READING TEXT:

Wine Club – October 2022
La Perdida, 2021
Spain
Here at T.N.W.C., as you know, we love to source wines from promising, upcoming projects. But we also give maximum respect to the experienced, longstanding guardians of natural winemaking. In Spain, Nacho González is certainly in the latter category by now, with 10 years of quality wines under his belt. Malas Uvas (Bad Grapes) is his version of a Palomino-based wine, a grape once widely planted in his native Galicia, but that has received a bad rap in the region in recent years. Here it’s flushed out with the indigenous Doña Branca to bolster its character. The wine itself is a subtle study in Atlantic-climate winemaking: saline, balanced, floral, and light on its feet. It’s not an exuberant, expressive drink; it’s a contemplative bottle for quieter moments. Ready to drink, but will certainly improve within a year or two.
Glow Glow, 2021
Germany
Perennial favourites of the T.N.W.C. team Glow Glow Wines have returned with a new vintage of their Weiss Wein, to all our collective delight! This zippy, electric white is a blend of three uniquely German “new breed” varieties, meaning they were borne through laboratory experimentation and “crossing” (sexual reproduction) of other grapes. Mild and fruit-forward Müller-Thurgau (Riesling x Madeleine Royale, 1882) is the best known and most widely planted of the three. Tropical and floral Bacchus (Müller-Thurgau x unnamed Riesling/Sylvaner cross, 1933) brings the body, and aromatic Scheurebe (Riesling x unknown wild vine, 1916) brings its characteristic blackcurrant and grapefruit notes. The resulting wine is fun and spritzy, and much less austere than most German bottlings: like a hard seltzer, but at least 500 times better.

AIM OF THE TASK: Can you repeat the wine club notes word for word, from "Glow Glow, 2021" up to and including "500 times better."?

DATA SUPPLIED:
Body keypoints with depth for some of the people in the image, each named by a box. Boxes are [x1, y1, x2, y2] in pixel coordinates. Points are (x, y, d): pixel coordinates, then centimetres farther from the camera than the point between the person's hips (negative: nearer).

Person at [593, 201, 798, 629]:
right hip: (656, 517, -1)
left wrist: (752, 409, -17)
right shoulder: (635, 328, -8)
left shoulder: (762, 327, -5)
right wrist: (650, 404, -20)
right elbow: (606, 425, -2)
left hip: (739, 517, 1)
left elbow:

THE COMPLETED TASK:
Glow Glow, 2021
Germany
Perennial favourites of the T.N.W.C. team Glow Glow Wines have returned with a new vintage of their Weiss Wein, to all our collective delight! This zippy, electric white is a blend of three uniquely German “new breed” varieties, meaning they were borne through laboratory experimentation and “crossing” (sexual reproduction) of other grapes. Mild and fruit-forward Müller-Thurgau (Riesling x Madeleine Royale, 1882) is the best known and most widely planted of the three. Tropical and floral Bacchus (Müller-Thurgau x unnamed Riesling/Sylvaner cross, 1933) brings the body, and aromatic Scheurebe (Riesling x unknown wild vine, 1916) brings its characteristic blackcurrant and grapefruit notes. The resulting wine is fun and spritzy, and much less austere than most German bottlings: like a hard seltzer, but at least 500 times better.